To a chemist, who was never brilliant at maths, it takes a bit of understanding. I know that copper(II) oxide (Mott–Hubbard insulator [semiconductor]) is black because of intervalence charge transfer, giving rise to the generation of a highly polarising Cu(III) species. Similarly, the non-stoichiometric form of nickel(II) oxide (Mott insulator) is black because of a Ni(III) species. Again, silver(I) oxide is black … Ag(III) species.

This model does not appear to work for copper(I) oxide because the non-stoichiometry, causing the oxidation required for the balancing of charges with the oxide ions, would give Cu(II); which, by definition, is not sufficiently polarising to produce the deep, intense colour observed. Further, the reduced Cu(I) becomes Cu(0), the pure metal.

So, why is copper(I) oxide red?

No, it is not true that light moves very slowly in Cu$_2$O. Maybe some polariton extremely close to its resonant energy (I did not look into that), but not generally.

It is red for the same reason why vermillion is red. It has a bandgap of about 2 eV, so that blue and green light are absorbed.
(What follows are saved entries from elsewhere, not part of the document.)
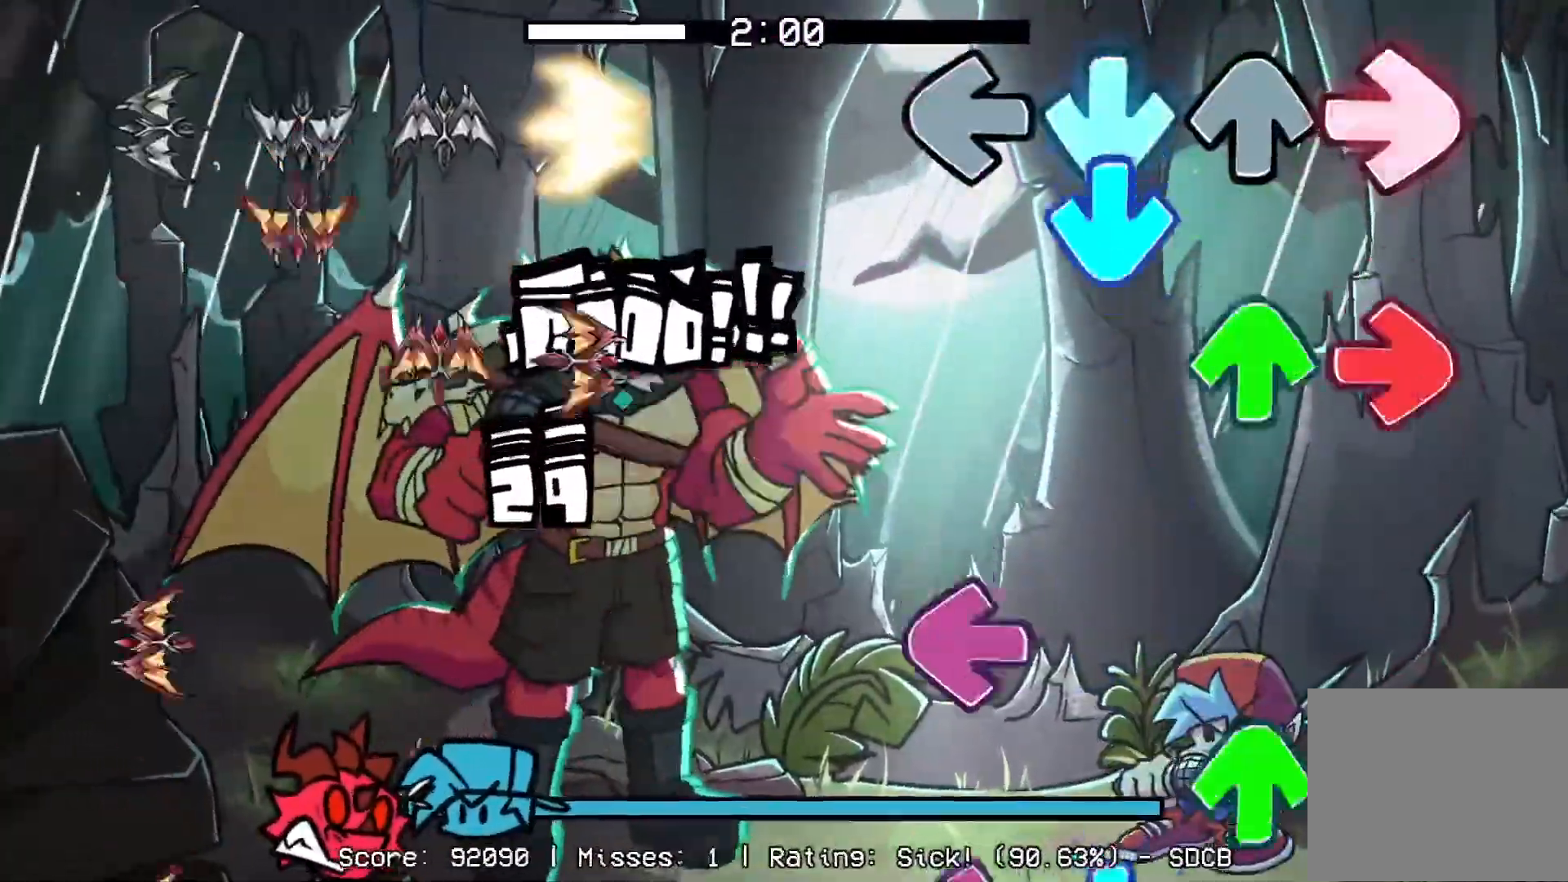
{"buttons": ["CROSS", "L1"], "events": [[67, "CROSS", "down"], [67, "R1", "up"], [150, "DPAD_UP", "down"], [167, "R1", "down"], [217, "CROSS", "up"], [250, "DPAD_UP", "up"], [300, "R1", "up"], [400, "CROSS", "down"], [400, "L1", "down"]]}
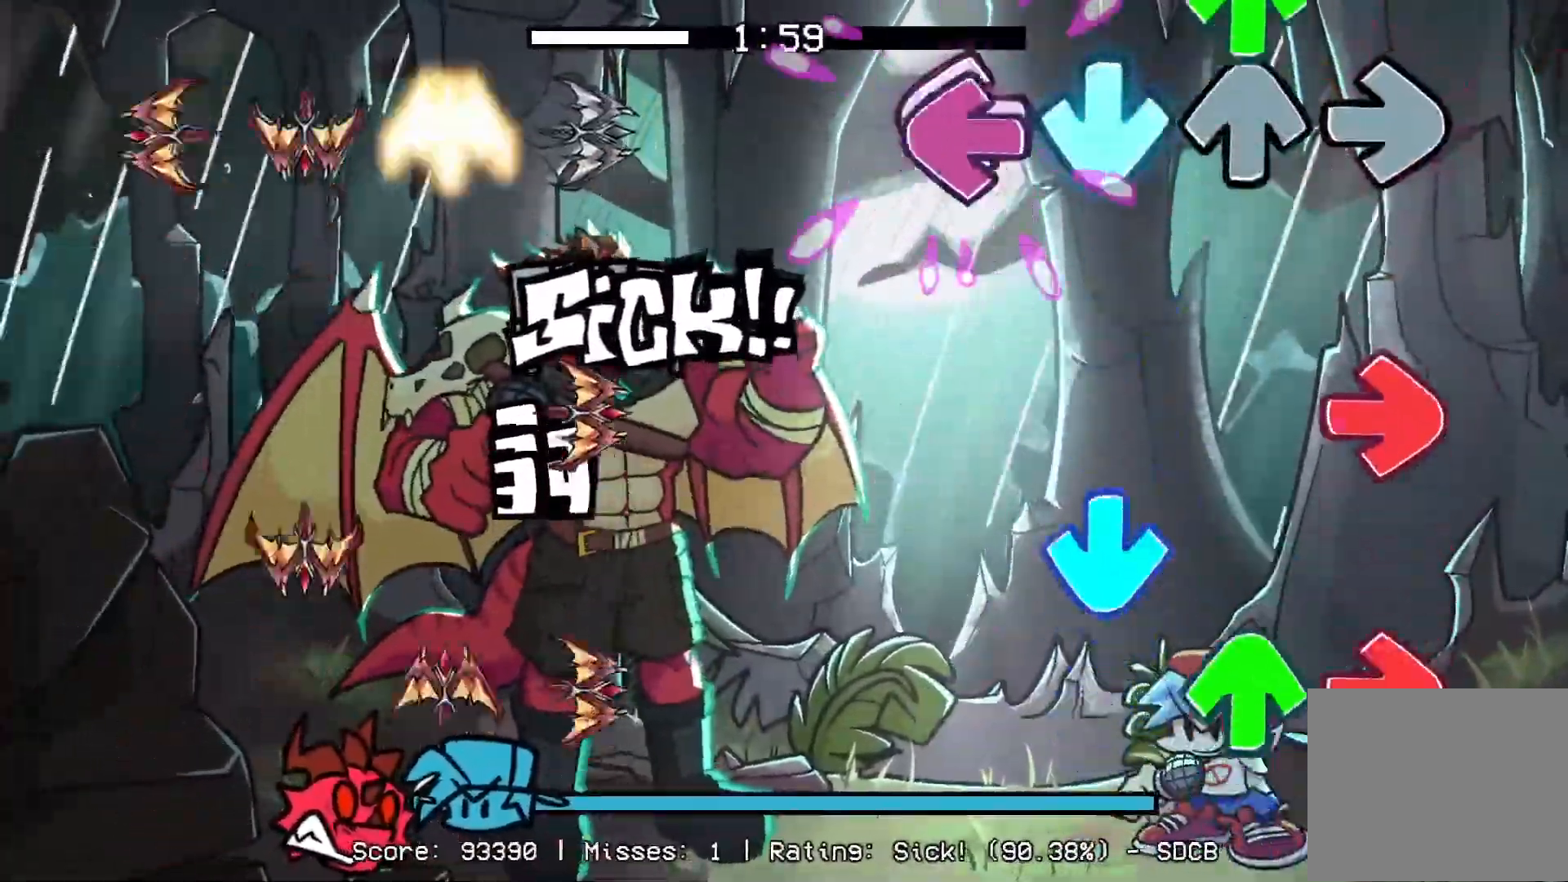
{"buttons": ["L1", "DPAD_UP"], "events": [[33, "CROSS", "up"], [33, "DPAD_UP", "down"], [67, "L1", "up"], [100, "CROSS", "down"], [150, "DPAD_UP", "up"], [150, "R1", "down"], [200, "L1", "down"], [233, "CROSS", "up"], [250, "DPAD_UP", "down"], [267, "R1", "up"], [317, "CROSS", "down"], [317, "L1", "up"], [333, "DPAD_UP", "up"], [383, "R1", "down"], [417, "CROSS", "up"], [450, "DPAD_UP", "down"], [500, "L1", "down"], [500, "R1", "up"]]}
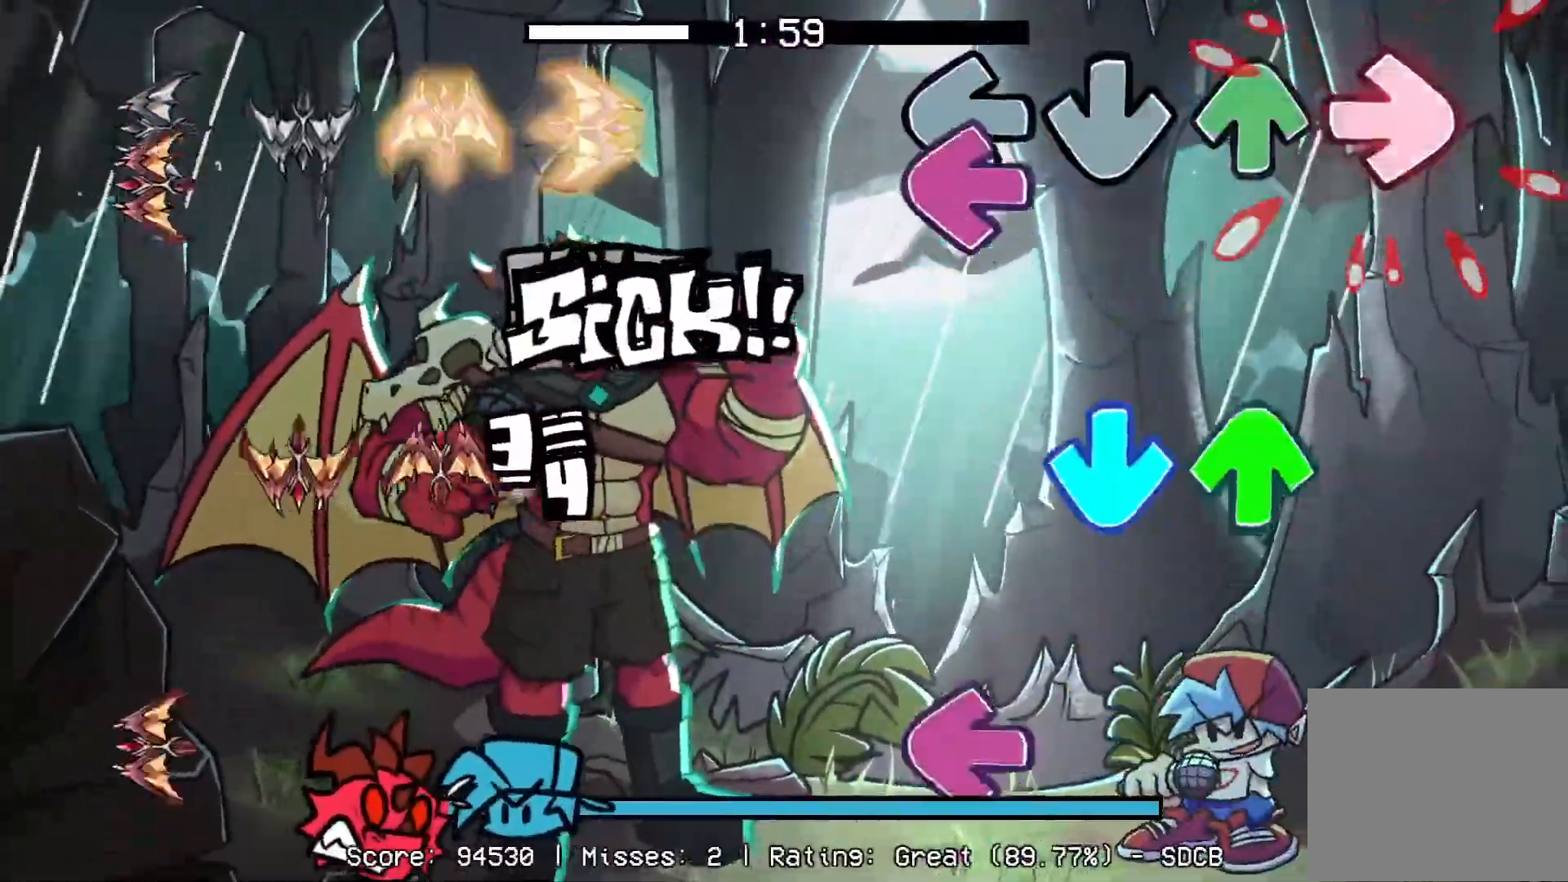
{"buttons": ["L1"], "events": [[67, "DPAD_UP", "up"], [117, "L1", "up"], [183, "CROSS", "down"], [250, "DPAD_UP", "down"], [317, "CROSS", "up"], [367, "DPAD_UP", "up"], [467, "L1", "down"]]}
And the absorption (the imaginary part of the complex refractive index) is related by Kramers-Kronig to the real part of the refractive index, which gives high reflectivity in the red.

• is the link between Kramers-Kronig and refractive index written-down, anywhere? As a mathematical plodder, I have to pore over things. Thank you.
– tony
Aug 6, 2018 at 10:05
• In that case you can start here: en.wikipedia.org/wiki/Kramers%E2%80%93Kronig_relations For numerical calculations, fast-fourier-transforms are more suitable than than the integral form.
– user137289
Aug 6, 2018 at 10:56
• I see you have many answers on optical phenomenon in solids. The following has remained unanswered for quite a while, do you have any thoughts? Born & Wolf; Alkali metals transparent to UV? Cesium transparent to blue?
– uhoh
Feb 8, 2019 at 13:57

Apparently $\rm Cu_2O$ has a band gap of about $2.1\ \rm eV$ (according to the linked wikipedia page). That means it'll absorb photons with a wavelength of less than $590.4\ \rm nm$ (just do the calculation with $E=hf$). For comparison, yellow light has a wavelength in the range $570-590\ \rm nm$. Hence we detect longer wavelengths and $\rm Cu_2O$ looks reddish.

Here's an easy way to think of it: the definition of band gaps tells us that it's the energy difference between possible bands, so if a photon of a lower energy (like the ones in red light) is incident, it can't be absorbed. But yellow wavelengths and higher energy photons (green, blue, and so on) will be absorbed.